Por Gabriel Pinheiro | Colunista de Literatura

Felipe encontra uma caixa de sapatos no armário de tinha sido de sua avó. Dentro dela, entre outros itens familiares, estavam uma série de fotografias e documentos do seu falecido tio-avô, Ricardo, um homem com quem trocou poucas palavras mas que lhe deixou marcas ao morar na casa de sua mãe por cinco anos: “tempo suficiente para que gostássemos um do outro”. A partir dos poucos registros que sobreviveram ao tempo e das memórias familiares, o sobrinho-neto tenta reconstruir a figura do tio-avô. Quem foi aquele homem que, ao longo da vida, sempre morou de favor na casa de familiares – da irmã, da sobrinha – fazendo do diminuto espaço do quartinho da área de serviço seu universo particular. “Saia da frente do meu sol” é o novo livro de Felipe Charbel, lançado pela Autêntica Contemporânea.

Felipe Charbel (Créditos Ieda Magri)
Felipe Charbel (Créditos Ieda Magri)

“Pessoa complicada”, “solteirão convicto”, “esquisitão”
########################################
### Atividade A
Reescreva o trecho do texto sobre o livro de Felipe Charbel que vai de "Por Gabriel Pinheiro" até "pela Autêntica Contemporânea.", inclusive, substituindo "caixa de sapatos" por "caixa de papelão".
### Atividade B
Retome o texto sobre o livro de Felipe Charbel e dê continuidade a ele a partir do ponto em que termina.
As entradas não guardam relação com o texto sobre o livro de Felipe Charbel.

Registros extraídos:
########################################
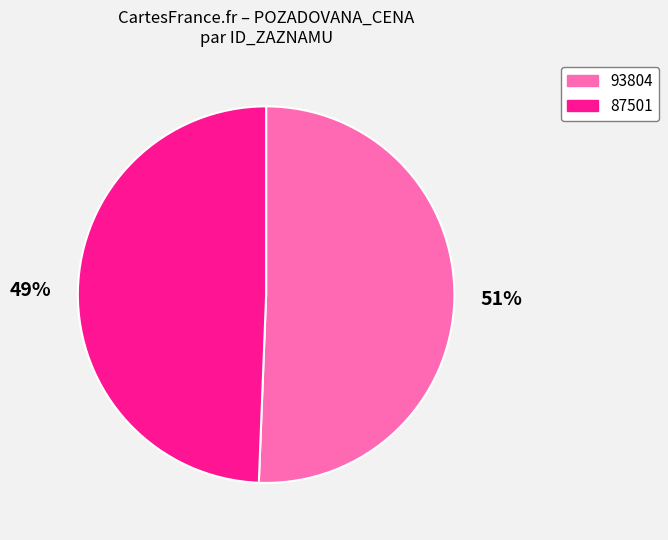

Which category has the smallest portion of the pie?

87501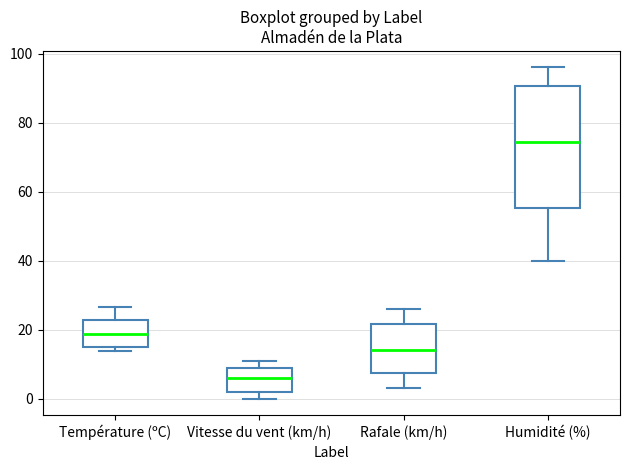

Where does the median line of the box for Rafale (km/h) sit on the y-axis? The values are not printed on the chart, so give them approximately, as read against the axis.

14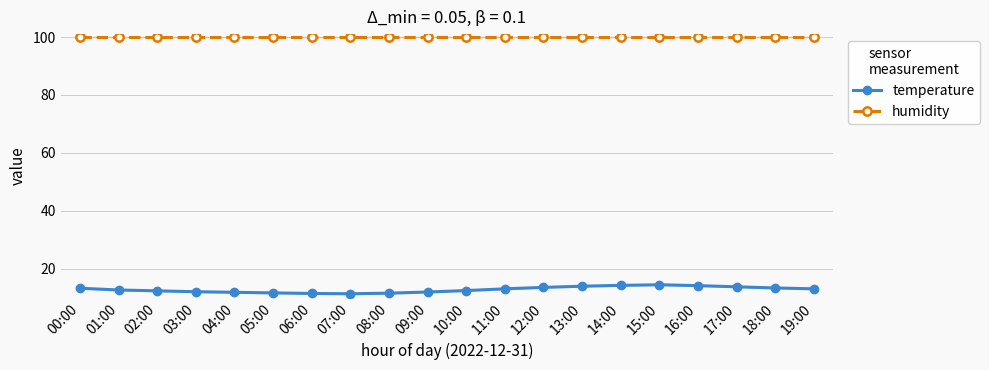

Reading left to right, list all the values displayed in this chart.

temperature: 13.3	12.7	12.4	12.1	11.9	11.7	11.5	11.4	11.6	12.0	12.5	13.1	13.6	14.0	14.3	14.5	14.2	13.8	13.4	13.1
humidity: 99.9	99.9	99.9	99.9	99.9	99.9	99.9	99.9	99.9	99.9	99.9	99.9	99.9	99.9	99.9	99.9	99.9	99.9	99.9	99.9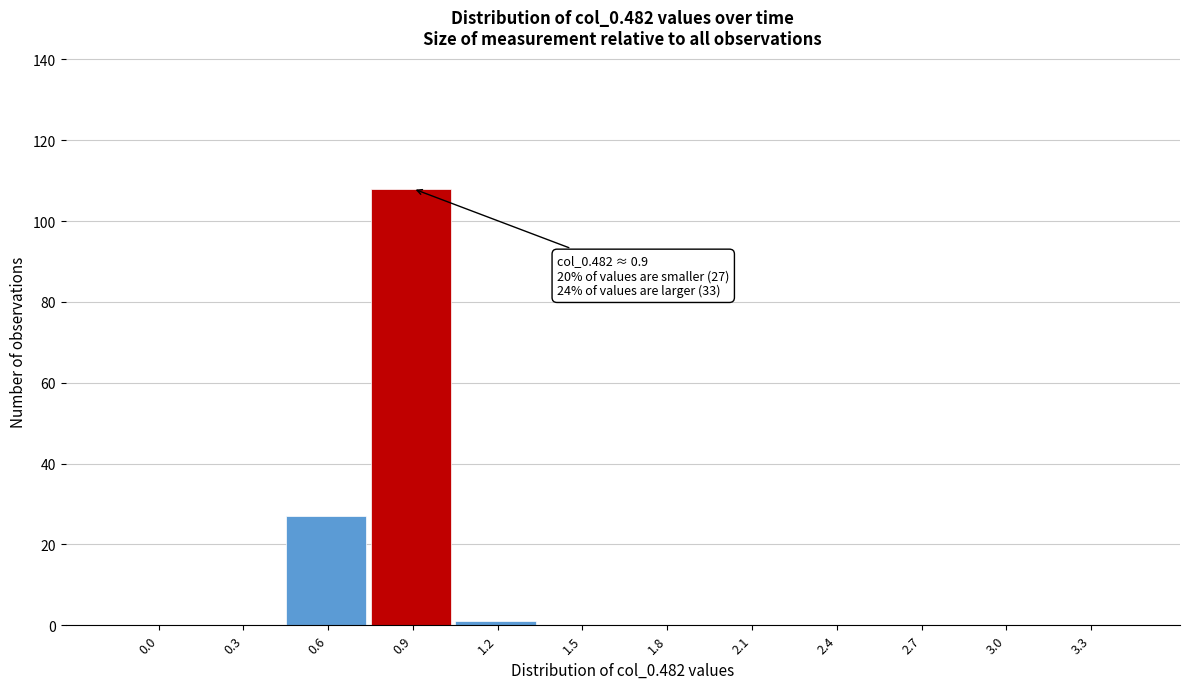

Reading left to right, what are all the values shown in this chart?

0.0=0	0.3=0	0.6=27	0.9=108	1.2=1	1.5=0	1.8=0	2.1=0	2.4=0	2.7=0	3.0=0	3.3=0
########################################
### Resposta do exercício A
Por Gabriel Pinheiro | Colunista de Literatura

Felipe encontra uma caixa de papelão no armário de tinha sido de sua avó. Dentro dela, entre outros itens familiares, estavam uma série de fotografias e documentos do seu falecido tio-avô, Ricardo, um homem com quem trocou poucas palavras mas que lhe deixou marcas ao morar na casa de sua mãe por cinco anos: “tempo suficiente para que gostássemos um do outro”. A partir dos poucos registros que sobreviveram ao tempo e das memórias familiares, o sobrinho-neto tenta reconstruir a figura do tio-avô. Quem foi aquele homem que, ao longo da vida, sempre morou de favor na casa de familiares – da irmã, da sobrinha – fazendo do diminuto espaço do quartinho da área de serviço seu universo particular. “Saia da frente do meu sol” é o novo livro de Felipe Charbel, lançado pela Autêntica Contemporânea.

### Resposta do exercício B
Esses são alguns dos adjetivos que, ao longo de décadas, circularam entre a família de Charbel para dizer de Ricardo. Uma voz indistinta, composta pelos muitos murmúrios, sussurros de um coletivo familiar, reservavam-no à essas categorias. Da parte dele, o silêncio e a reclusão contribuíam para que tais adjetivos, pouco a pouco, se tornassem aquilo que o definia. O tio estranho, de poucas palavras e, talvez, sem muita presença no bom funcionamento do núcleo familiar. 

Felipe Charbel encara um desafio e tanto. Como dar conta de uma vida que tão pouco sei? Como ultrapassar os muitos estereótipos que pouco a pouco se sedimentaram sobre a figura de um parente? O que se escondia sobre reclusão, o silêncio, o quartinho de empregada nos fundos da casa? É nesse ponto que a ficção, a fabulação, encontra espaço, nas muitas lacunas que marcaram uma vida silenciosa.

Felipe Charbel constrói aqui uma “biografia especulativa”, imaginando cenários, situações, até mesmo diálogos, a partir do conjunto de fotografias encontradas numa caixa de sapato. Se nas memórias tio Ricardo era um homem calado e recluso, nas fotografias encontramos um homem ora sorridente, ora sedutor, cercado por amigos em situações de lazer, na areia da praia, na mesa de um bar. O que se esconde no espaço e no tempo que separam o Ricardo das fotografias e o tio doente morando na casa da sobrinha?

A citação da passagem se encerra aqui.